I compiti del Garante vengano evidenziati nell'art. 154 del D.Lgs. N 196/2003 in materia di protezione dei dati personali e dal regolamento (UE) 2016/679. Si tratta di un elenco molto preciso e dettagliato dal quale si capisce il ruolo centrale che assume l'Autorità del Garante, impegnandosi nel fare in modo che venga assicurata la tutela dei dati personali attraverso strumenti inibitori, strumenti coercitivi e sanzioni che possono essere sia penali che amministrative.

*COSA FARE*
1. Riscrivi la parte del testo sul Garante che comincia con "I compiti del" e prosegue fino a "penali che amministrative.", sostituendo "sanzioni" con "multe".
2. Stabilisci se ciascuna affermazione concorda con il testo sul Garante, rispondendo sì o no e citando le parole del testo che lo dimostrano: (a) i compiti del Garante sono indicati nell'art. 154 del D.Lgs. N 196/2003; (b) le sanzioni previste possono essere soltanto amministrative; (c) l'elenco dei compiti è descritto come generico e sommario.
Per svolgere le attività basati soltanto sul testo fornito.

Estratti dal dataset
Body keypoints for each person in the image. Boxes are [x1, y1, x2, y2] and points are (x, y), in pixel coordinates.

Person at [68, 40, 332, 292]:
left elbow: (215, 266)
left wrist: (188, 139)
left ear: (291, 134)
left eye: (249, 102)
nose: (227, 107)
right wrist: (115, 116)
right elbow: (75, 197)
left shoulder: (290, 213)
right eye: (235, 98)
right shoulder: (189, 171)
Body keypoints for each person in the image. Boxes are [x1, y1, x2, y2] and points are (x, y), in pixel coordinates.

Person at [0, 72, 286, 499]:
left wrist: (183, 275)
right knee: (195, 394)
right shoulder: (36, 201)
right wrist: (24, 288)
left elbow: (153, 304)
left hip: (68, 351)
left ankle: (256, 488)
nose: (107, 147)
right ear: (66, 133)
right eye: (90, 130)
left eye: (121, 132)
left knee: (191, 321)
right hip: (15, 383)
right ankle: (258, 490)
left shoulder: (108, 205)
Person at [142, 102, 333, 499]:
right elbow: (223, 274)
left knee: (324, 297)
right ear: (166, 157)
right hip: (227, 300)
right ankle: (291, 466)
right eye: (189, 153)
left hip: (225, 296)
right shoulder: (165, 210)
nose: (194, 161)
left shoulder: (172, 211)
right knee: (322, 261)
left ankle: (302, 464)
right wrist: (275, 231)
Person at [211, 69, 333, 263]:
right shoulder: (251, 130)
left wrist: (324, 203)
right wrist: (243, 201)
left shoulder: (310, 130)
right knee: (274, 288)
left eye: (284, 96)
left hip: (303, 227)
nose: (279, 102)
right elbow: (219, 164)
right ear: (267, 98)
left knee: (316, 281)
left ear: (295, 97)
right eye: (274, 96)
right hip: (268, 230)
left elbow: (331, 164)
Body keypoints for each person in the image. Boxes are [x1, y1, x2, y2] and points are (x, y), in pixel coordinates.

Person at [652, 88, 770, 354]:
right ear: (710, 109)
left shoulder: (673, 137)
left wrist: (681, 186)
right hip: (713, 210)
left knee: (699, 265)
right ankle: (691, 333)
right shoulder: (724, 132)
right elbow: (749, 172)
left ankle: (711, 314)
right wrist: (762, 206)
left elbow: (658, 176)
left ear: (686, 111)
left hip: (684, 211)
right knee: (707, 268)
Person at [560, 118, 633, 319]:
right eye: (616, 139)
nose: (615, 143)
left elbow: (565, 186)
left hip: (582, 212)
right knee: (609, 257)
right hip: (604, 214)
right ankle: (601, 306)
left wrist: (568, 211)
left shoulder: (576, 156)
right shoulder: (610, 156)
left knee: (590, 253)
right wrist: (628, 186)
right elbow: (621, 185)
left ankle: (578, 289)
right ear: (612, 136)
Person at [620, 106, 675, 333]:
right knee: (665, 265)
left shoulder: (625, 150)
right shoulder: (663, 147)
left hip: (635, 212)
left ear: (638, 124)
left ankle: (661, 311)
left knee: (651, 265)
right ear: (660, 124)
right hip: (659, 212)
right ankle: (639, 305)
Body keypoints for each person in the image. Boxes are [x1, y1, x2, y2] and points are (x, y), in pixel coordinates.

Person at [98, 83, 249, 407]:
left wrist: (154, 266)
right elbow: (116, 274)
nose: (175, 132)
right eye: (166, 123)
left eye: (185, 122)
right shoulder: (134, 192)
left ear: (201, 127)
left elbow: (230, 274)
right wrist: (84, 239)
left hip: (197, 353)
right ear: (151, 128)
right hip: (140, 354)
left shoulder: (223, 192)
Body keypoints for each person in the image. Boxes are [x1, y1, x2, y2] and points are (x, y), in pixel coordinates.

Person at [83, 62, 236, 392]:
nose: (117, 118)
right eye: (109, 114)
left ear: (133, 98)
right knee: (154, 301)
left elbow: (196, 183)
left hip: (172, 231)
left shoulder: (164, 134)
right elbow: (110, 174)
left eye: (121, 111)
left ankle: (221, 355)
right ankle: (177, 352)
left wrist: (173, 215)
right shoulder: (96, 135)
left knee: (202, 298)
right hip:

*SOLUZIONI*
1.
I compiti del Garante vengano evidenziati nell'art. 154 del D.Lgs. N 196/2003 in materia di protezione dei dati personali e dal regolamento (UE) 2016/679. Si tratta di un elenco molto preciso e dettagliato dal quale si capisce il ruolo centrale che assume l'Autorità del Garante, impegnandosi nel fare in modo che venga assicurata la tutela dei dati personali attraverso strumenti inibitori, strumenti coercitivi e multe che possono essere sia penali che amministrative.

2.
(a) Sì: "I compiti del Garante vengano evidenziati nell'art. 154 del D.Lgs. N 196/2003".
(b) No: "sanzioni che possono essere sia penali che amministrative".
(c) No: "Si tratta di un elenco molto preciso e dettagliato".